Pi 5 gives meaningful headroom for larger models and simultaneous workloads. Running Piper alongside Whisper.cpp for a local speech-to-text pipeline, or attempting XTTS-v2 for higher quality output, is more practical on Pi 5. The faster memory and CPU also reduce the latency of medium-quality Piper models to near-real-time.

Storage and audio hardware

Use a 32GB or larger SD card or USB SSD to hold voice model files comfortably. Piper medium models are 60 to 150MB each. High-quality models can exceed 500MB. The Pi’s 3.5mm audio jack has adequate but not exceptional quality. A USB audio adapter improves output noticeably on Pi 4, which has a shared audio and power rail. For SD card longevity on a system writing audio files continuously, see Setting Up zram on Raspberry Pi and Preventing SD Card Corruption on Raspberry Pi.

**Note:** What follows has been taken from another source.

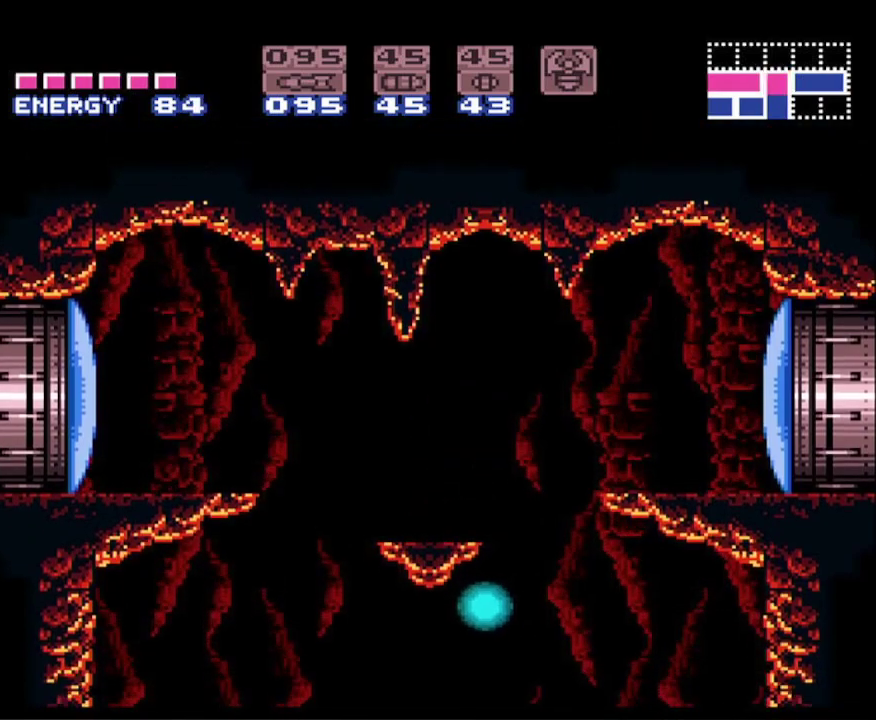
{"buttons": ["B", "DPAD_RIGHT"], "events": [[200, "X", "down"], [317, "X", "up"]]}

Installing Text to Speech on Raspberry Pi with Piper

What Piper is

Piper started as part of the Rhasspy voice assistant project and is now widely used standalone. It runs VITS-trained neural voice models in ONNX format. The model files are available in low, medium, and high quality tiers. Medium models balance file size, generation speed, and voice naturalness well. High-quality models sound better but generate more slowly on Pi hardware.

Install Piper via binary

Download the latest ARM64 release from the Piper GitHub releases page:

# Create a directory for Piper
mkdir -p ~/piper && cd ~/piper

# Download latest ARM64 release (check github.com/rhasspy/piper for current version)
wget https://github.com/rhasspy/piper/releases/download/v1.2.0/piper_linux_aarch64.tar.gz
tar -xzf piper_linux_aarch64.tar.gz

Download a voice model

Each voice is two files: the ONNX model and a JSON config file. Download both from the Piper voices repository. This example uses the US English Lessac medium voice:

mkdir -p ~/piper/voices && cd ~/piper/voices

# ONNX model
wget https://huggingface.co/rhasspy/piper-voices/resolve/main/en/en_US/lessac/medium/en_US-lessac-medium.onnx

# Config file (required alongside the model)
wget https://huggingface.co/rhasspy/piper-voices/resolve/main/en/en_US/lessac/medium/en_US-lessac-medium.onnx.json

Test Piper

cd ~/piper

echo "Hello from your Raspberry Pi" | ./piper \
  --model voices/en_US-lessac-medium.onnx \
  --output_file hello.wav

aplay hello.wav

A successful run generates a WAV file and plays it back. Generation time for a short sentence on Pi 4 is typically 1 to 3 seconds with a medium model. On Pi 5 it is under 1 second. If aplay produces no sound, see the audio troubleshooting section below.

Available voice models

Piper has voices for dozens of languages. A selection of well-tested English options:

  • en_US-lessac-medium: US English, natural male voice, good balance of size and quality
  • en_US-libritts_r-medium: US English, broader tonal range
  • en_GB-alba-medium: British English female voice
  • en_US-lessac-low: smaller file, faster generation, lower quality

Browse the full list at the Piper voices HuggingFace repository. Every language folder contains low, medium, and in some cases high quality variants.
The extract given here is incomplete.